Items from a data source:
++++++++++++++++++++
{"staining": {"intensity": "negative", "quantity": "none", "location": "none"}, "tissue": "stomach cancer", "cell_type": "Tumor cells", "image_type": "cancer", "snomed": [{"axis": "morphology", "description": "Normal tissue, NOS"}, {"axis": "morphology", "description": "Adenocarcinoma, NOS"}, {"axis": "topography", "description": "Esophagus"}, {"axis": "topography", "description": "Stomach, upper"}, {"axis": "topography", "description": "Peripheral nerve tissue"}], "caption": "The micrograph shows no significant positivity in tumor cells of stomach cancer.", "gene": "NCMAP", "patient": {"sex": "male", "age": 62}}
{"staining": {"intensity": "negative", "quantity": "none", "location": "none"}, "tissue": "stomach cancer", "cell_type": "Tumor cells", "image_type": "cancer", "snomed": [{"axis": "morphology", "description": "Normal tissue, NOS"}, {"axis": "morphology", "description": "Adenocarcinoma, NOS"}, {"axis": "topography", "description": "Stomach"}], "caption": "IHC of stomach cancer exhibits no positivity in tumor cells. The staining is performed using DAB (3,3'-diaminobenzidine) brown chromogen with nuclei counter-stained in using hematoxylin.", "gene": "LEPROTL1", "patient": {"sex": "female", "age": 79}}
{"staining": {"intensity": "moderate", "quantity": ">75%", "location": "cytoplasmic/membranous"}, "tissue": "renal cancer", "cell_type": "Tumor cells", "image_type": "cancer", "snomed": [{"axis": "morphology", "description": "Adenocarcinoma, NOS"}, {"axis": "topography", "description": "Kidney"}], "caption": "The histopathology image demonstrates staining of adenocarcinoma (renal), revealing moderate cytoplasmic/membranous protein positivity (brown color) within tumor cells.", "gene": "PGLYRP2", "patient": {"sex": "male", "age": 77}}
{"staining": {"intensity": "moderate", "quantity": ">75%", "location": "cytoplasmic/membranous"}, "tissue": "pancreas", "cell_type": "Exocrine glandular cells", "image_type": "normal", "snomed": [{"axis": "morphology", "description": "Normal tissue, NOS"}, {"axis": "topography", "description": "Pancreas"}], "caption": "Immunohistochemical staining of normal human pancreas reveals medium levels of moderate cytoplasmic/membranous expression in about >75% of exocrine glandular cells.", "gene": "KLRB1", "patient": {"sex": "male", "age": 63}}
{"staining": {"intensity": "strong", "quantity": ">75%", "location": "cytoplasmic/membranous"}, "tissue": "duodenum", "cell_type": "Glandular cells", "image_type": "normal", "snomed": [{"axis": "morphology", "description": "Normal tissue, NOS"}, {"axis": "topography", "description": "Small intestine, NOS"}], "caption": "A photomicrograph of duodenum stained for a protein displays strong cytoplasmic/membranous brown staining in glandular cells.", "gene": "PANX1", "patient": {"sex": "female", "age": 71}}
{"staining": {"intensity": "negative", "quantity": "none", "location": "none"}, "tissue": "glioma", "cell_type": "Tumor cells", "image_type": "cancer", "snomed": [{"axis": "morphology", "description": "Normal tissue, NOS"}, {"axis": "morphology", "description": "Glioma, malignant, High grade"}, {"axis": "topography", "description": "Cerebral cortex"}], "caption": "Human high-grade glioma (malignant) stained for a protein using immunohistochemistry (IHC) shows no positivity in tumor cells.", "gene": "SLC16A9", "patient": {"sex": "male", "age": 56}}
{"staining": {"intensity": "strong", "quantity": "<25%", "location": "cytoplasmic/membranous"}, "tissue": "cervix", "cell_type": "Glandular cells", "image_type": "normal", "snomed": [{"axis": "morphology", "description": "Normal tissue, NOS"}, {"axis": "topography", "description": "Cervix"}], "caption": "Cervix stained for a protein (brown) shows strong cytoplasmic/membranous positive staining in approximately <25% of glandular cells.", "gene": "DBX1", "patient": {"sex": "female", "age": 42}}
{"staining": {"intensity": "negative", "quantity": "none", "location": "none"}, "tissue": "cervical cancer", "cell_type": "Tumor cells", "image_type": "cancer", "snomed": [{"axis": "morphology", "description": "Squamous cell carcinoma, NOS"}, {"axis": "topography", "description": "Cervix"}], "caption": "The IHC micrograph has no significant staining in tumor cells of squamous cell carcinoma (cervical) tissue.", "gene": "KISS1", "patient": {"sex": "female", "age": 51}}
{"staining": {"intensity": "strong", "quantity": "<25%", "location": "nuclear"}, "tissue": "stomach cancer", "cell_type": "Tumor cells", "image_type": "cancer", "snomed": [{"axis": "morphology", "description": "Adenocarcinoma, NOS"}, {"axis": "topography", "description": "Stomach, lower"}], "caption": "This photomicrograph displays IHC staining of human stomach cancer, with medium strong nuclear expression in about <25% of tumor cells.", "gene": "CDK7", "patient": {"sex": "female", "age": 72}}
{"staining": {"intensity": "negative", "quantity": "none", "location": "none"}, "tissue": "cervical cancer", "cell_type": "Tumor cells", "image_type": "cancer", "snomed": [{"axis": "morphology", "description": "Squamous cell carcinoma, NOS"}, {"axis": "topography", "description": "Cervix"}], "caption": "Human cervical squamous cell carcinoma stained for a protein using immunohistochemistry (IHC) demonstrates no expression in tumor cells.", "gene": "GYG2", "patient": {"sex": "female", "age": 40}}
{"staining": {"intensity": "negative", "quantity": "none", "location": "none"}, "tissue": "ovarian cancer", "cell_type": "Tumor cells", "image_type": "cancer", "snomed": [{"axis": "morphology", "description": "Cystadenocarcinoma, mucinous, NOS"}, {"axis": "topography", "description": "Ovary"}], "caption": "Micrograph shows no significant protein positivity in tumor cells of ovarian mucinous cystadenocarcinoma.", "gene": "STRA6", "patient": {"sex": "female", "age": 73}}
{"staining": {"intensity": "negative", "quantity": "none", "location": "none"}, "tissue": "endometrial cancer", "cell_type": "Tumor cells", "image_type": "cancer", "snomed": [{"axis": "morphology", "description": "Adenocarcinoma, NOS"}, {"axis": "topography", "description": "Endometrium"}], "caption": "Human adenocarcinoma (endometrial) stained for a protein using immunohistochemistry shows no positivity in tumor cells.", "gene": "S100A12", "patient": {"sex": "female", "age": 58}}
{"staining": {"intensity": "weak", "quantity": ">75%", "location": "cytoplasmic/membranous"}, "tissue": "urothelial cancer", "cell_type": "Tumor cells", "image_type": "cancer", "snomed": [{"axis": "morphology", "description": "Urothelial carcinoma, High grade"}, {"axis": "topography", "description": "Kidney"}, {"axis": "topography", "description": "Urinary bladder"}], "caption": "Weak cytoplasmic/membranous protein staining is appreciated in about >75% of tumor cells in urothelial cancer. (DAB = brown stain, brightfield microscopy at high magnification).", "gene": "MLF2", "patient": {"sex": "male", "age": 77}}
++++++++++++++++++++
Restate each line of the records above without any deviation.

{"staining": {"intensity": "negative", "quantity": "none", "location": "none"}, "tissue": "stomach cancer", "cell_type": "Tumor cells", "image_type": "cancer", "snomed": [{"axis": "morphology", "description": "Normal tissue, NOS"}, {"axis": "morphology", "description": "Adenocarcinoma, NOS"}, {"axis": "topography", "description": "Esophagus"}, {"axis": "topography", "description": "Stomach, upper"}, {"axis": "topography", "description": "Peripheral nerve tissue"}], "caption": "The micrograph shows no significant positivity in tumor cells of stomach cancer.", "gene": "NCMAP", "patient": {"sex": "male", "age": 62}}
{"staining": {"intensity": "negative", "quantity": "none", "location": "none"}, "tissue": "stomach cancer", "cell_type": "Tumor cells", "image_type": "cancer", "snomed": [{"axis": "morphology", "description": "Normal tissue, NOS"}, {"axis": "morphology", "description": "Adenocarcinoma, NOS"}, {"axis": "topography", "description": "Stomach"}], "caption": "IHC of stomach cancer exhibits no positivity in tumor cells. The staining is performed using DAB (3,3'-diaminobenzidine) brown chromogen with nuclei counter-stained in using hematoxylin.", "gene": "LEPROTL1", "patient": {"sex": "female", "age": 79}}
{"staining": {"intensity": "moderate", "quantity": ">75%", "location": "cytoplasmic/membranous"}, "tissue": "renal cancer", "cell_type": "Tumor cells", "image_type": "cancer", "snomed": [{"axis": "morphology", "description": "Adenocarcinoma, NOS"}, {"axis": "topography", "description": "Kidney"}], "caption": "The histopathology image demonstrates staining of adenocarcinoma (renal), revealing moderate cytoplasmic/membranous protein positivity (brown color) within tumor cells.", "gene": "PGLYRP2", "patient": {"sex": "male", "age": 77}}
{"staining": {"intensity": "moderate", "quantity": ">75%", "location": "cytoplasmic/membranous"}, "tissue": "pancreas", "cell_type": "Exocrine glandular cells", "image_type": "normal", "snomed": [{"axis": "morphology", "description": "Normal tissue, NOS"}, {"axis": "topography", "description": "Pancreas"}], "caption": "Immunohistochemical staining of normal human pancreas reveals medium levels of moderate cytoplasmic/membranous expression in about >75% of exocrine glandular cells.", "gene": "KLRB1", "patient": {"sex": "male", "age": 63}}
{"staining": {"intensity": "strong", "quantity": ">75%", "location": "cytoplasmic/membranous"}, "tissue": "duodenum", "cell_type": "Glandular cells", "image_type": "normal", "snomed": [{"axis": "morphology", "description": "Normal tissue, NOS"}, {"axis": "topography", "description": "Small intestine, NOS"}], "caption": "A photomicrograph of duodenum stained for a protein displays strong cytoplasmic/membranous brown staining in glandular cells.", "gene": "PANX1", "patient": {"sex": "female", "age": 71}}
{"staining": {"intensity": "negative", "quantity": "none", "location": "none"}, "tissue": "glioma", "cell_type": "Tumor cells", "image_type": "cancer", "snomed": [{"axis": "morphology", "description": "Normal tissue, NOS"}, {"axis": "morphology", "description": "Glioma, malignant, High grade"}, {"axis": "topography", "description": "Cerebral cortex"}], "caption": "Human high-grade glioma (malignant) stained for a protein using immunohistochemistry (IHC) shows no positivity in tumor cells.", "gene": "SLC16A9", "patient": {"sex": "male", "age": 56}}
{"staining": {"intensity": "strong", "quantity": "<25%", "location": "cytoplasmic/membranous"}, "tissue": "cervix", "cell_type": "Glandular cells", "image_type": "normal", "snomed": [{"axis": "morphology", "description": "Normal tissue, NOS"}, {"axis": "topography", "description": "Cervix"}], "caption": "Cervix stained for a protein (brown) shows strong cytoplasmic/membranous positive staining in approximately <25% of glandular cells.", "gene": "DBX1", "patient": {"sex": "female", "age": 42}}
{"staining": {"intensity": "negative", "quantity": "none", "location": "none"}, "tissue": "cervical cancer", "cell_type": "Tumor cells", "image_type": "cancer", "snomed": [{"axis": "morphology", "description": "Squamous cell carcinoma, NOS"}, {"axis": "topography", "description": "Cervix"}], "caption": "The IHC micrograph has no significant staining in tumor cells of squamous cell carcinoma (cervical) tissue.", "gene": "KISS1", "patient": {"sex": "female", "age": 51}}
{"staining": {"intensity": "strong", "quantity": "<25%", "location": "nuclear"}, "tissue": "stomach cancer", "cell_type": "Tumor cells", "image_type": "cancer", "snomed": [{"axis": "morphology", "description": "Adenocarcinoma, NOS"}, {"axis": "topography", "description": "Stomach, lower"}], "caption": "This photomicrograph displays IHC staining of human stomach cancer, with medium strong nuclear expression in about <25% of tumor cells.", "gene": "CDK7", "patient": {"sex": "female", "age": 72}}
{"staining": {"intensity": "negative", "quantity": "none", "location": "none"}, "tissue": "cervical cancer", "cell_type": "Tumor cells", "image_type": "cancer", "snomed": [{"axis": "morphology", "description": "Squamous cell carcinoma, NOS"}, {"axis": "topography", "description": "Cervix"}], "caption": "Human cervical squamous cell carcinoma stained for a protein using immunohistochemistry (IHC) demonstrates no expression in tumor cells.", "gene": "GYG2", "patient": {"sex": "female", "age": 40}}
{"staining": {"intensity": "negative", "quantity": "none", "location": "none"}, "tissue": "ovarian cancer", "cell_type": "Tumor cells", "image_type": "cancer", "snomed": [{"axis": "morphology", "description": "Cystadenocarcinoma, mucinous, NOS"}, {"axis": "topography", "description": "Ovary"}], "caption": "Micrograph shows no significant protein positivity in tumor cells of ovarian mucinous cystadenocarcinoma.", "gene": "STRA6", "patient": {"sex": "female", "age": 73}}
{"staining": {"intensity": "negative", "quantity": "none", "location": "none"}, "tissue": "endometrial cancer", "cell_type": "Tumor cells", "image_type": "cancer", "snomed": [{"axis": "morphology", "description": "Adenocarcinoma, NOS"}, {"axis": "topography", "description": "Endometrium"}], "caption": "Human adenocarcinoma (endometrial) stained for a protein using immunohistochemistry shows no positivity in tumor cells.", "gene": "S100A12", "patient": {"sex": "female", "age": 58}}
{"staining": {"intensity": "weak", "quantity": ">75%", "location": "cytoplasmic/membranous"}, "tissue": "urothelial cancer", "cell_type": "Tumor cells", "image_type": "cancer", "snomed": [{"axis": "morphology", "description": "Urothelial carcinoma, High grade"}, {"axis": "topography", "description": "Kidney"}, {"axis": "topography", "description": "Urinary bladder"}], "caption": "Weak cytoplasmic/membranous protein staining is appreciated in about >75% of tumor cells in urothelial cancer. (DAB = brown stain, brightfield microscopy at high magnification).", "gene": "MLF2", "patient": {"sex": "male", "age": 77}}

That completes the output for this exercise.